In other words, the decline will be deeper and the recovery slower; that is, no V-shaped recovery. We can also add US-EU trade tensions into the mix hitting stock market sentiment, as the White House has threatened fresh tariffs. I’d also suggest that the closer we get to the election and the more polls show Biden leading Trump, the greater the risk of a Democrat clean sweep, which will need to be priced into equity markets.
Although we see clear headline risk around spikes in Covid cases for equity markets, any second wave is not going to result in the same level of lockdown restrictions endured in the first wave: it’s just too costly economically and because we have learned a lot in how to cope with this virus, both in terms of treatment and prevention. This means any further pullback we see, whilst potentially quite sharp, is unlikely to see a retest of the lows in March.
Meanwhile central bank stimulus is still strong. The Fed has shifted materially – it now has a $7tn balance sheet, setting a floor under the bond market that pushes up equities.

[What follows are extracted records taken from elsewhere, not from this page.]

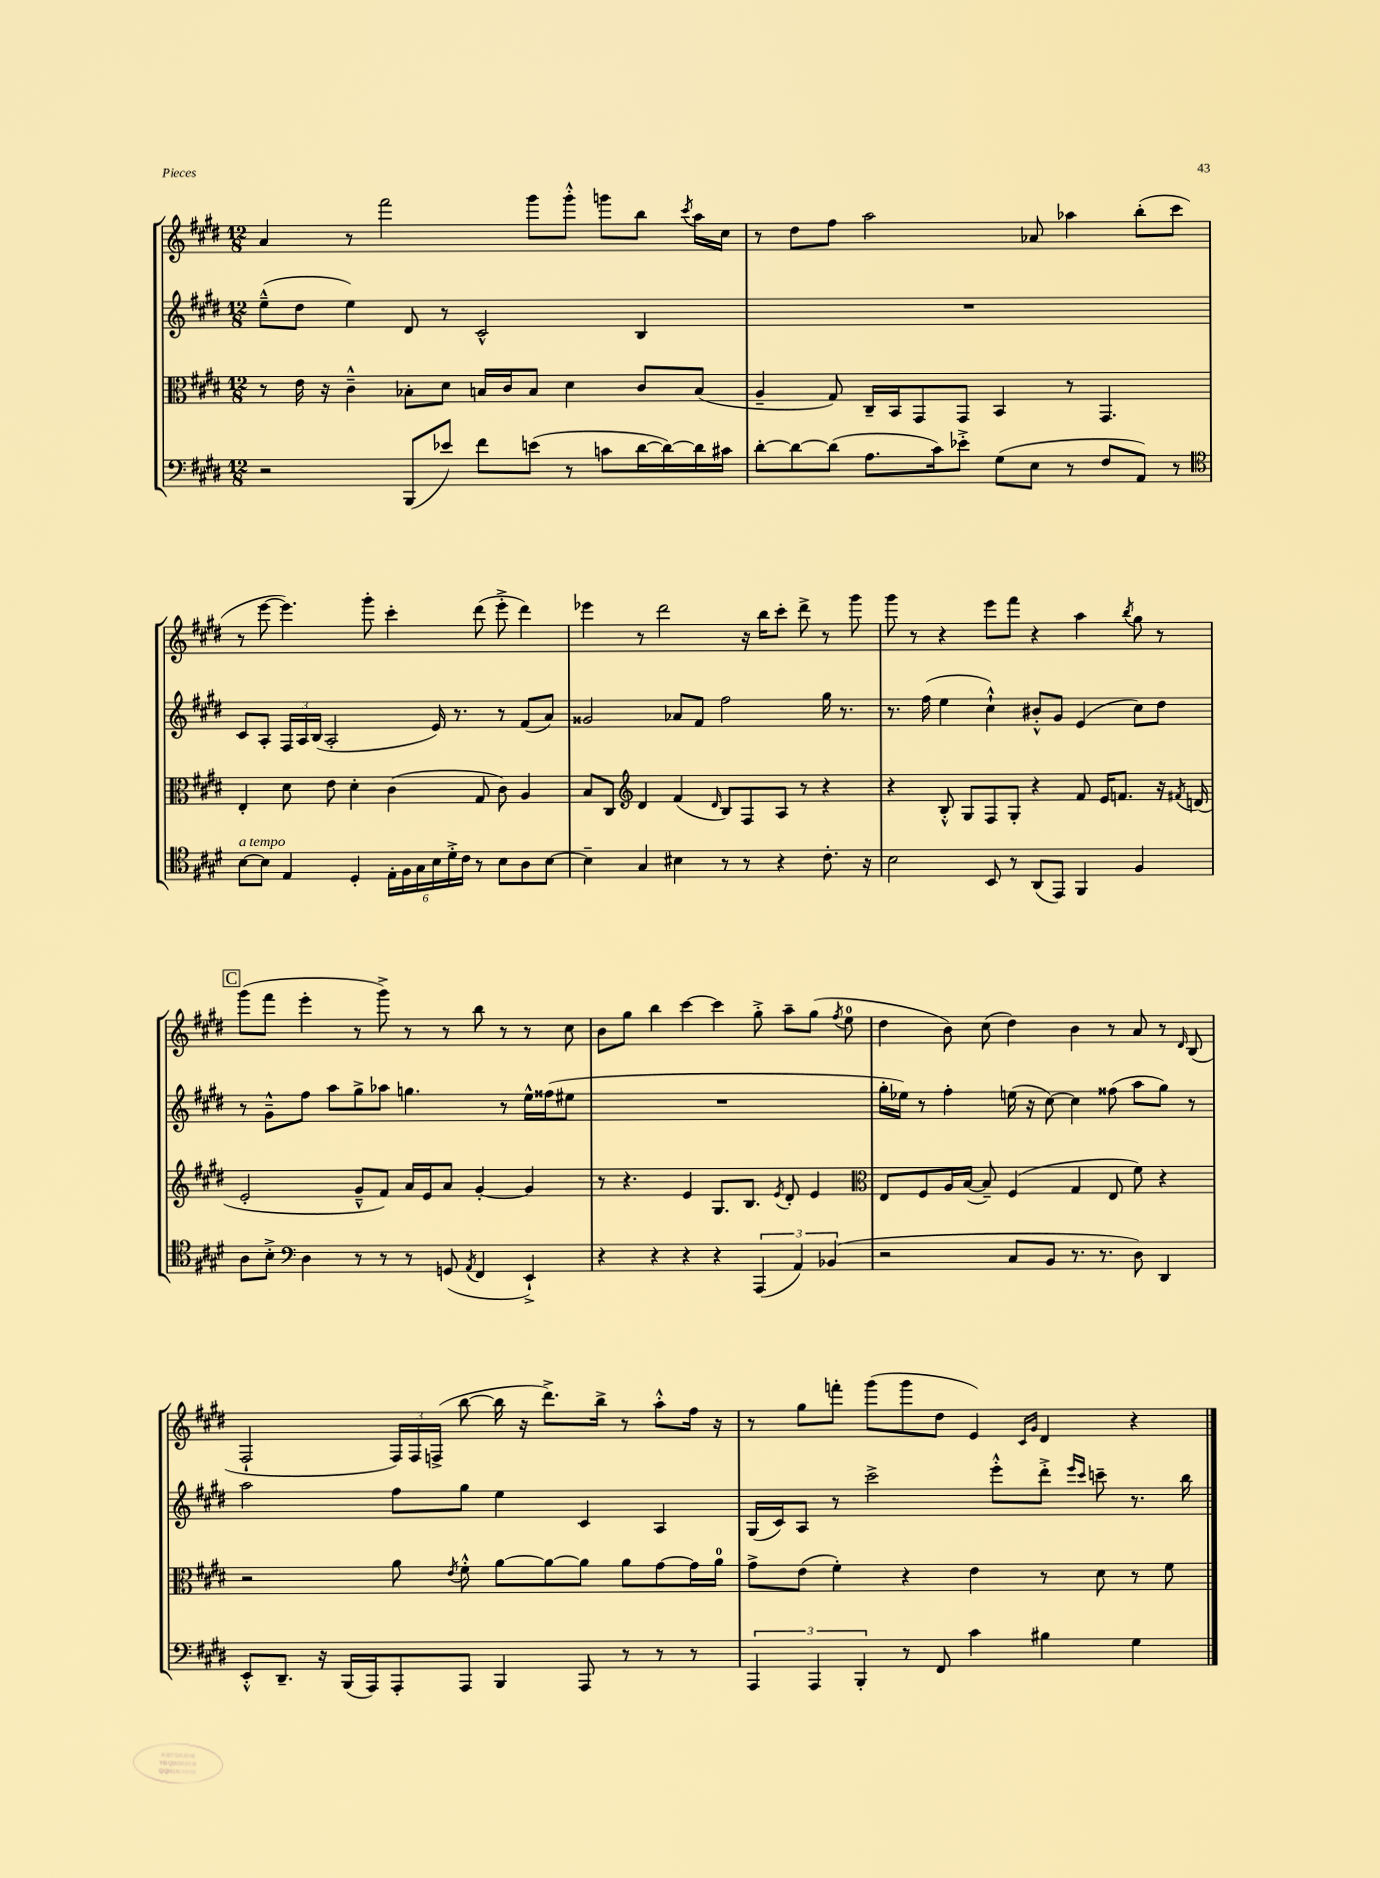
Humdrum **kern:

**kern	**kern	**kern	**kern
*part4	*part3	*part2	*part1
*staff4	*staff3	*staff2	*staff1
*clefF4	*clefC3	*clefG2	*clefG2
*k[f#c#g#d#]	*k[f#c#g#d#]	*k[f#c#g#d#]	*k[f#c#g#d#]
*M12/8	*M12/8	*M12/8	*M12/8
=19	=19	=19	=19
2r	8r	(8ee~^^\L	4a/
.	16e\	8dd#\J	.
.	16r	.	.
.	4c#~^^\	4ee\)	8r
.	.	.	2fff#\
(8BBB/L	8B-X'\L	8d#/	.
8e-X/J)	8d#\J	8r	.
8f#\L	16Bn/LL	2c#^^/	.
.	16c#/J	.	.
(8en\J	8B/J	.	8ggg#\L
8r	4d#\	.	8ggg#'^^\J
8cn\L	.	.	8gggn\L
[16d#\L	8c#/L	4B/	8bb\J
16d#\_)	.	.	.
.	.	.	8qccc#/
16d#\]	(8B/J	.	16aa\LL
16c#X\JJ	.	.	16cc#\JJ
=20	=20	=20	=20
[8d#'\L	4A~/	1.r	8r
8d#\_	.	.	8dd#\L
(8d#\J]	8G#/)	.	8ff#\J
8.A\L	16C#~/LL	.	2aa\
.	16BB/J	.	.
.	8GG#/	.	.
16c#\k)	.	.	.
8e-X'^\J	8GG#/J	.	.
(8G#\L	4BB/	.	.
8E\J	.	.	8a-X/
8r	8r	.	4aa-X\
8F#/L	4.GG#/	.	.
8AA/J)	.	.	(8bb'\L
8r	.	.	8ccc#\J
!!LO:LB:g=z
=21	=21	=21	=21
*clefC4	*	*	*
!LO:TX:a:i:t=a tempo	!	!	!
[8B\L	4E'/	8c#/L	8r
8B\J]	.	8A'/J	[8eee\
4E/	8d#\	24F#/LL	4.eee\])
.	.	24A/	.
.	.	(24B/JJ	.
.	8e\	2A'/	.
4D#'/	4d#'\	.	.
.	.	.	8ggg#'\
24E'\LL	(4c#\	.	4ccc#'\
24F#\	.	.	.
24G#\	.	.	.
24B\	.	16e/)	.
24d#'^\	.	.	.
.	.	8.r	.
24c#\JJ	.	.	.
8r	8G#/	.	(8ddd#\
8B\L	8c#\)	8r	8eee'^\
8A\	4A/	(8f#/L	4ddd#\)
[8B\J	.	8a/J)	.
=22	=22	=22	=22
4B~\]	8B/L	2g##X/	4eee-X\
.	8C#/J	.	.
*	*clefG2	*	*
4G#/	4d#/	.	8r
.	.	.	2ddd#\
4B#X\	(4f#/	8a-X/L	.
.	.	8f#/J	.
.	16qqd#/	.	.
8r	8B/L)	2ff#\	.
8r	8F#/	.	16r
.	.	.	16bb\KL
4r	8A/J	.	8ccc#'\J
.	8r	.	8ddd#^\
8.c#'\	4r	16gg#\	8r
.	.	8.r	.
.	.	.	8ggg#\
16r	.	.	.
=23	=23	=23	=23
2B\	4r	8.r	8ggg#\
.	.	.	8r
.	.	(16ff#\	.
.	8B'^^/	4ee\	4r
.	8G#/L	.	.
8BB/	8F#/	4cc#`^^\)	8eee\L
8r	8G#'/J	.	8fff#\J
(8AA/L	4r	8b#X'^^/L	4r
8EE/J)	.	8g#/J	.
4FF#/	8f#/	(4e/	4aa\
.	16e/KL	.	.
.	8.fn/J	.	.
.	.	.	8qbb/
4F#/	.	8cc#\L)	8gg#\
.	16r	8dd#\J	8r
.	8qf#X/	.	.
.	(16dn/	.	.
!!LO:LB:g=z
!!LO:REH:place=s1:t=C
=24	=24	=24	=24
8A\L	2e'/	8r	(8ggg#\L
8B'^\J	.	8g#~^^\L	8fff#\J
*clefF4	*	*	*
4D#\	.	8ff#\J	4eee'\
.	.	8aa\L	.
8r	8g#~^^/L	8gg#^\	8r
8r	8f#/J)	8aa-X\J	8ggg#^\)
8r	16a/LL	4.ggn\	8r
.	16e/J	.	.
(8GGn/	8a/J	.	8r
8qAA/	.	.	.
4FF#/	[4g#'/	.	8bb\
.	.	8r	8r
4EE`^/)	4g#/]	16ee^^\LL	8r
.	.	(16ff##X\J	.
.	.	8ee#X\J	8cc#\
=25	=25	=25	=25
4r	8r	1.r	8b\L
.	4.r	.	8gg#\J
4r	.	.	4bb\
4r	4e/	.	[4ccc#\
4r	8.G#/L	.	4ccc#\]
.	8.B/J	.	.
(6AAA/	.	.	8gg#'^\
.	8qe/	.	.
.	8d#'/	.	8aa~\L
6AA/)	.	.	.
.	4e/	.	(8gg#\J
(6BB-X/	.	.	.
.	.	.	8qff#/
.	.	.	8ee\
=26	=26	=26	=26
*	*clefC3	*	*
2r	8E/L	16gg#'\LL	4dd#\
.	.	16ee-X\JJ)	.
.	8F#/	8r	.
.	16A/L	4ff#'\	8b\)
.	([16B/JJ	.	.
.	8B~/])	.	(8cc#\
8C#/L	(4F#/	(16een\	4dd#\)
.	.	16r	.
8BB/J	.	[8cc#\)	.
8.r	4G#/	4cc#\]	4b\
8.r	.	.	.
.	8E/	(8ff##X\	8r
8D#\)	8f#\)	8aa\L	8a/
4DD#/	4r	8gg#\J)	8r
.	.	.	16qqd#/
.	.	8r	(8B/
!!LO:LB:g=z
=27	=27	=27	=27
8EE'^^/L	2r	2aa\	2F#`/
8.DD#~/J	.	.	.
16r	.	.	.
(16BBB/LL	.	.	.
16AAA/J)	.	.	.
8AAA'/	8a\	8ff#\L	24F#/LL)
.	.	.	24F#/
.	.	.	(24Fn^/JJ
.	8qe/	.	.
8AAA/J	8f#'^^\	8gg#\J	[8bb\
4BBB/	[8a\L	4ee\	16bb\]
.	.	.	16r
.	8a\_	.	8.ddd#^\L)
8AAA/	8a\J]	4c#/	.
.	.	.	16bb^\Jk
8r	8a\L	.	8r
8r	[8g#\	4A/	8aa'^^\L
8r	16g#\L]	.	16ff#\Jk
.	16a\JJ	.	16r
=28	=28	=28	=28
6AAA/	8g#^\L	(16G#/LL	8r
.	.	16c#/J)	.
.	(8e\J	8A/J	8gg#\L
6AAA/	.	.	.
.	4f#'\)	8r	8fffn'\J
6BBB'/	.	.	.
.	.	2ccc#^\	(8ggg#\L
8r	4r	.	8ggg#\
8FF#/	.	.	8dd#\J
4c#\	4e\	.	4e/)
.	.	8eee'^^\L	.
.	.	.	16qqc#/LL
.	.	.	16qqg#/JJ
4B#X\	8r	8ddd#'^\J	4d#/
.	.	16qqeee/LL	.
.	.	16qqccc#/JJ	.
.	8d#\	8cccn~\	.
4G#\	8r	8.r	4r
.	8f#\	.	.
.	.	16bb\	.
==	==	==	==
*-	*-	*-	*-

The risk to equities comes later in the year when we get a real insight into both the pace of economic recovery and, by extension, corporate earnings – does the S&P 500 still justify x23 forward PE, or should it start to trade at more like x19? The current forward PE of around x23 suggests hope of a bounce back in earnings next year that may not come to fruition.

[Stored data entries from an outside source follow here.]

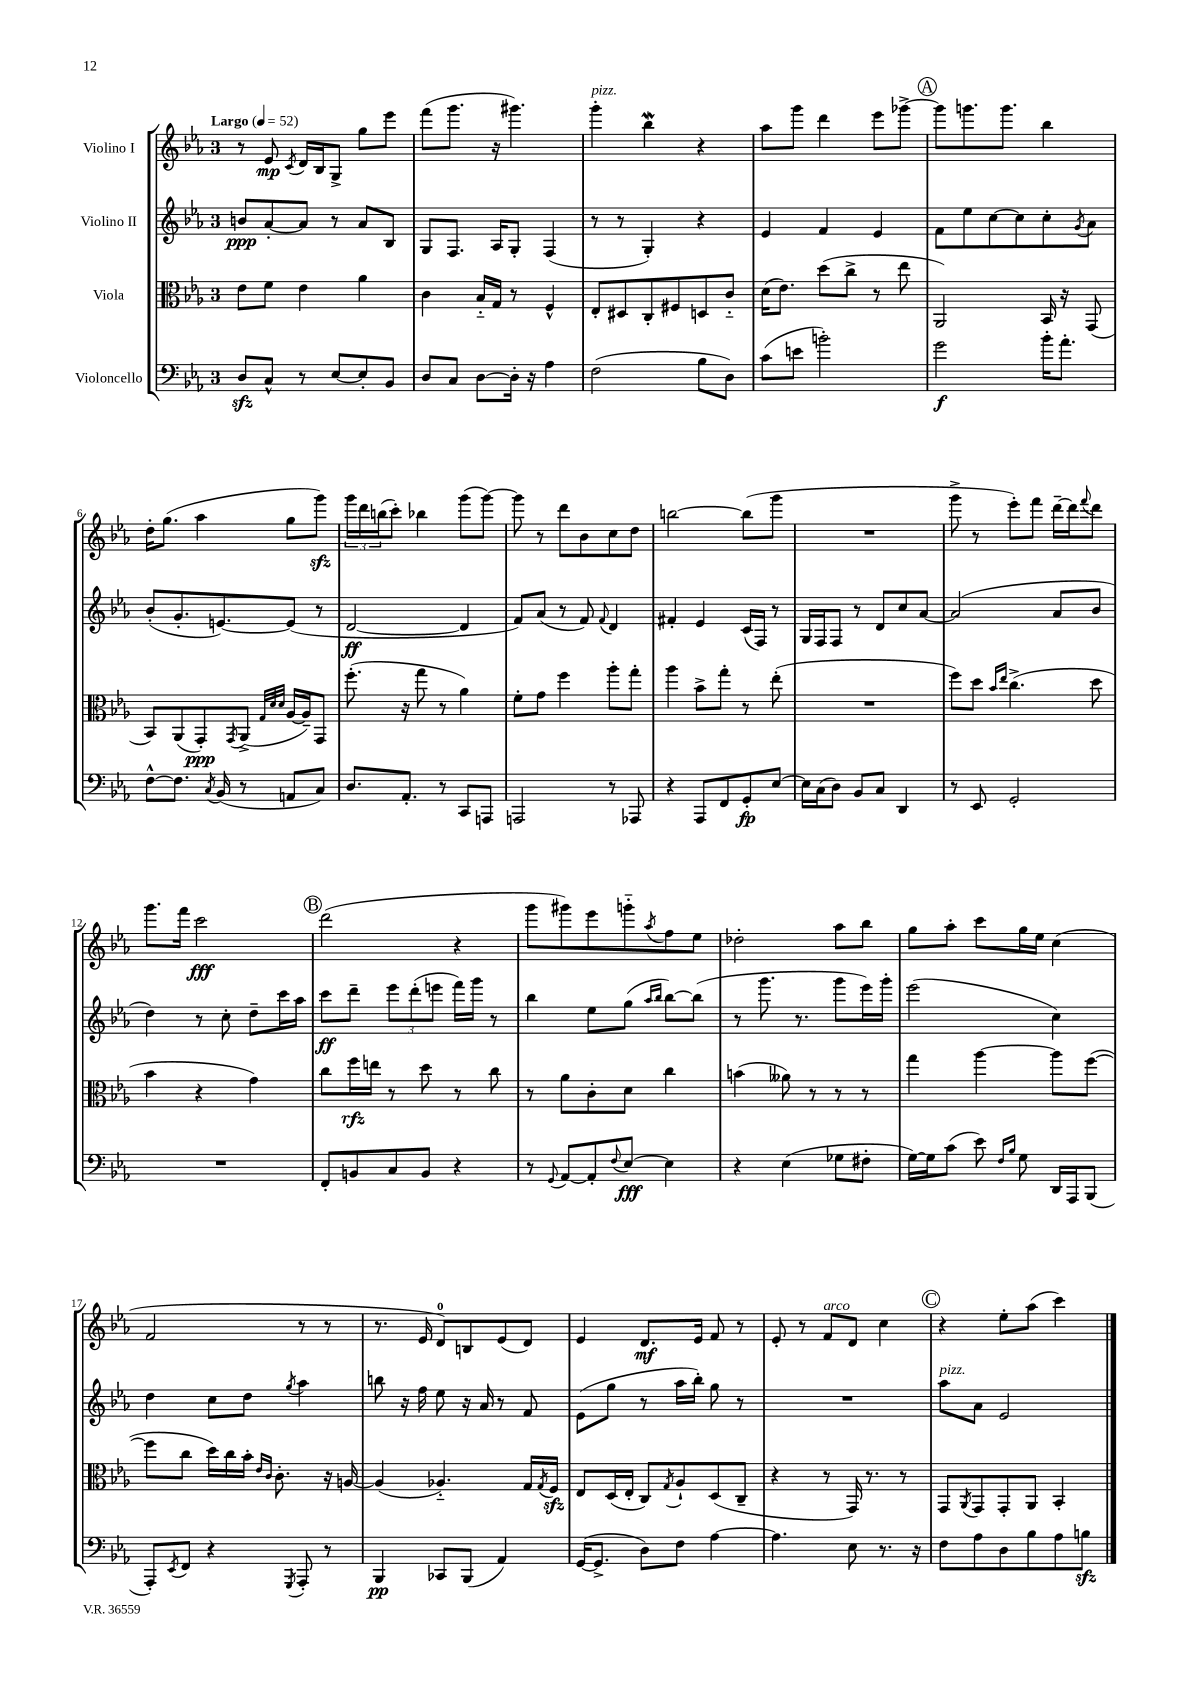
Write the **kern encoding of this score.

**kern	**kern	**kern	**kern
*staff4	*staff3	*staff2	*staff1
*clefF4	*clefC3	*clefG2	*clefG2
*k[b-e-a-]	*k[b-e-a-]	*k[b-e-a-]	*k[b-e-a-]
*M3/4	*M3/4	*M3/4	*M3/4
*MM52	*MM52	*MM52	*MM52
8D/L	8e-\L	8b/L	8r
8C^^/J	8f\J	[8a-'/	8e-/
.	.	.	8qc/
8r	4e-\	8a-/]J	16d/LL
.	.	.	16B-/J
[8E-/L	.	8r	8G^/J
8E-'/]	4a-\	8a-/L	8gg\L
8BB-/J	.	8B-/J	8eee-\J
=	=	=	=
8D/L	4c\	8G/L	(8fff\L
8C/J	.	8.F/J	8.ggg\J
[8D\L	16B-'~/LL	.	.
.	16G/JJ	16A-/LK	16r
16D'\]Jk	8r	8G'/J	4.ggg#\)
16r	.	.	.
4A-\	4F^^/	(4F/	.
=	=	=	=
(2F\	8E-'/L	8r	4ggg'\
.	8D#/	8r	.
.	8C'/	4G'/)	4bb-\
.	8F#/	.	.
8B-\L	8D/	4r	4r
8D\J)	8c'~/J	.	.
=	=	=	=
(8c\L	(16d\LK	4e-/	8aa-\L
.	8.e-\J)	.	.
8e\J	.	.	8ggg\J
2b'\)	(8dd\L	4f/	4ddd\
.	8cc^\J	.	.
.	8r	4e-/	8eee-\L
.	8ee-\	.	[8ggg-^\J
=	=	=	=
2g\	2AA-/)	8f\L	8ggg-\]L
.	.	8ee-\	8.ggg\
.	.	[8cc\	.
.	.	.	8.ggg\J
.	.	8cc\]	.
16b-'\LK	16BB-/	8cc'\	4bb-\
8.a-'\J	16r	.	.
.	.	8qg/	.
.	(8GG/	8a-\J	.
=	=	=	=
[8F^^\L	8BB-/L)	(8b-'/L	16dd'\LK
.	.	.	(8.gg\J
8.F\]J	(8AA-/	8.g'/	.
.	8GG'/)	.	4aa-\
8qC/	.	.	.
(16BB-/	.	[8.e/)	.
.	8qGG/	.	.
8r	(8AA-^/J	.	.
.	32qqG/LLL	.	.
.	32qqd/	.	.
.	32qqd/JJJ	.	.
8AA/L	[16A-/LL	(8e/]J	8gg\L
.	16A-~/]J)	.	.
8C/J)	8GG/J	8r	8ggg\J)
=	=	=	=
8.D/L	(8.ff'\	[2d/	24ggg\LL
.	.	.	24ddd\
.	.	.	(24bb\J
.	.	.	8ccc'\J)
8.AA-'/J	16r	.	.
.	8gg\	.	4bb-\
8r	8r	.	.
8CC/L	4a-\)	4d/]	(8ggg\L
8AAA/J	.	.	[8ggg\J)
=	=	=	=
2AAA/	8f'\L	8f/L)	8ggg\]
.	8g\J	(8a-/J	8r
.	4ff\	8r	8ddd\L
.	.	8f/)	8b-\
.	.	8qqf/	.
8r	8aa-'\L	4d/	8cc\
8AAA-/	8gg'\J	.	8dd\J
=	=	=	=
4r	4aa-\	4f#'/	[2bb\
8AAA-/L	8b-^\L	4e-/	.
8FF/	8gg'\J	.	.
8GG'/	8r	(16c/LL	(8bb\]L
.	.	16F/JJ)	.
[8E-/J	(8ee-'\	8r	8ggg\J
=	=	=	=
16E-\]LL	2.r	16G/LL	2.r
(16C\J	.	16F/J	.
8D\J)	.	8F/J	.
8BB-/L	.	8r	.
8C/J	.	8d/L	.
4DD/	.	8cc/	.
.	.	[8a-/J	.
=	=	=	=
8r	8ff\L)	(2a-/]	8ggg^\
8EE-/	8dd\J	.	8r
.	16qqb-/LL	.	.
.	16qqee-/JJ	.	.
2GG'/	(4.cc^\	.	8eee-'\L)
.	.	.	8fff\J
.	.	8a-/L	[16ddd~\LL
.	.	.	16ddd\]J
.	.	.	8qqfff/
.	8dd\	8b-/J	8ddd\J
=	=	=	=
2.r	4b-\	4dd\)	8.ggg\L
.	.	.	16fff\Jk
.	4r	8r	2ccc\
.	.	8cc'\	.
.	4g\)	8dd~\L	.
.	.	16ccc\L	.
.	.	16aa-\JJ	.
=	=	=	=
8FF'/L	8cc\L	8ccc\L	(2ddd\
8BB/	16ff\L	8ddd~\J	.
.	16ee\JJ	.	.
8C/	8r	12eee-\L	.
.	.	(12ddd'\	.
8BB/J	8dd\	.	.
.	.	12eee\J	.
4r	8r	16fff\LL)	4r
.	.	16ggg\JJ	.
.	8cc\	8r	.
=	=	=	=
8r	8r	4bb-\	8ggg\L
8qqGG/	.	.	.
[8AA-/L	8a-\L	.	8ggg#\)
8AA-'/]	8c'\	8ee-\L	8eee-\
8qqF/	.	.	.
[8E-/J	8d\J	(8gg\J	8ggg'~\
.	.	16qqaa-/LL	.
.	.	16qqbb-/JJ	8qaa-/
4E-\]	4cc\	[8bb-\L)	8ff\
.	.	(8bb-\]J	8ee-\J
=	=	=	=
4r	(4b\	8r	2dd-'\
.	.	8.ggg\	.
(4E-\	8a--\)	.	.
.	.	8.r	.
.	8r	.	.
8G-\L	8r	8ggg\L	8aa-\L
8F#'\J	8r	16eee-\L)	8bb-\J
.	.	16ggg'\JJ	.
=	=	=	=
[16G\LL)	4gg\	(2eee-\	8gg\L
16G\]J	.	.	.
(8c\J	.	.	8aa-'\J
8e-\)	[4aa-\	.	8ccc\L
16qqF/LL	.	.	.
16qqB-/JJ	.	.	.
8G\	.	.	16gg\L
.	.	.	16ee-\JJ
16DD/LL	8aa-\]L	4cc\)	(4cc\
16AAA-/J	.	.	.
(8BBB-/J	([8ff\J	.	.
=	=	=	=
8AAA-'/L)	8ff\]L	4dd\	2f/
8qEE-/	.	.	.
8FF/J	8cc\J	.	.
4r	16dd\LL)	8cc\L	.
.	16cc\	.	.
.	16b-'\JJ	8dd\J	.
.	16qqe-/LL	.	.
.	16qqc/JJ	.	.
.	8.c'\	.	.
8qGGG/	.	8qgg/	.
8AAA-'/	.	4aa-\	8r
8r	16r	.	8r
.	[16A/	.	.
=	=	=	=
4BBB-/	(4A/]	8bb\	8.r
.	.	16r	.
.	.	16ff\	16e-/
8CC-/L	4.A-'~/)	8ee-\	8d/L)
(8BBB-/J	.	16r	8B/
.	.	16a-/	.
4AA-/)	.	8r	(8e-/
.	16G/LL	8f/	8d/J)
.	8qG/	.	.
.	16F/JJ	.	.
=	=	=	=
([16GG/LK	8E-/L	(8e-\L	4e-/
8.GG^/]J	.	.	.
.	(16D/L	8gg\J	.
.	16E-'/JJ	.	.
8D\L)	8C/L)	8r	8.d/L
.	8qG/	.	.
8F\J	8A-`/	16aa-\LL	.
.	.	16bb-'\JJ)	16e-/Jk
[4A-\	(8D/	8gg\	8f/
.	8C~/J	8r	8r
=	=	=	=
4.A-\]	4r	2.r	8e-'/
.	.	.	8r
.	8r	.	8f/L
8E-\	16GG/)	.	8d/J
.	8.r	.	.
8.r	.	.	4cc\
.	8r	.	.
16r	.	.	.
=	=	=	=
8F\L	8GG/L	8aa-\L	4r
.	8qAA-/	.	.
8A-\	8GG/	8a-\J	.
8D\	8GG'/	2e-/	8ee-'\L
8B-\	8AA-/J	.	(8aa-\J
8A-\	4BB-'/	.	4ccc\)
8B\J	.	.	.
==	==	==	==
*-	*-	*-	*-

On the pace of economic recovery, today’s weekly jobless claims report will be of great significance. Last week’s underwhelmed. Following the surprisingly strong nonfarm payrolls report, the weekly numbers didn’t follow through with conviction – initial claims were down just 58k to 1.5m, whilst continuing claims only fell by 62k to 20.5m. The slowing in the rate of change was the main concern – hiring not really outpacing firing at a fast-enough pace to be confident of a decent recovery. I would like to see a greater improvement given the reopening of businesses, and it suggests more permanent scarring to the labour market.
Gold eased back off 8-year highs as the US dollar gained on the risk-off trade, but at $1765 in early European trade had bounced off lows around $1753 struck overnight. Short-term we see a stronger dollar exerting some pressure on gold prices; longer term the focus is on US real rates, which have just risen a touch off the lows. 10yr Treasury Inflation Protected Securities (TIPS) eased away from 7-year lows at –0.66 to –0.64, providing another little headwind to gold prices in the near term.
Crude oil declined with the broader risk-off trade. Rising US stockpiles – which hit a record high for the straight week – have also started to spook traders. Crude inventories climbed 1.44m barrels in the week to June 19th, to 540.7 million barrels. Gasoline stocks were down 1.7m barrels, giving encouraging signals about driving demand. US crude oil refinery inputs rose 239,000 bpd to 13.8m bpd. Total US production rose 500,000 bpd to 11m bpd due to the return of Gulf of Mexico output following Tropical Storm Cristobal.
WTI (Aug) retreated off the $40 level to trade just above $37 – as suggested whilst the fundamentals have started to build in favour of stronger pricing, the market will not be immune to a technical pullback on overbought conditions and/or a decline in sentiment among traders due to rising US cases. The emerging double top is less nascent than it was and increasingly calls for the $35 neckline to be touched. A breach here calls for $31.50, the swing lows touched in the second half of May.
In FX, we can see a downwards channel for GBPUSD. The cross has pulled back to 1.24 as the dollar found bid, before paring losses a little this morning. Bulls need to clear the swing high at 1.2540 to break the downtrend, but trend resistance appears around 1.25 first. Bears can eye a pullback to under the Jun 21st low around 1.2334, with the channel suggesting we may see a 1.22 handle should the bulls fail to break 1.25 next.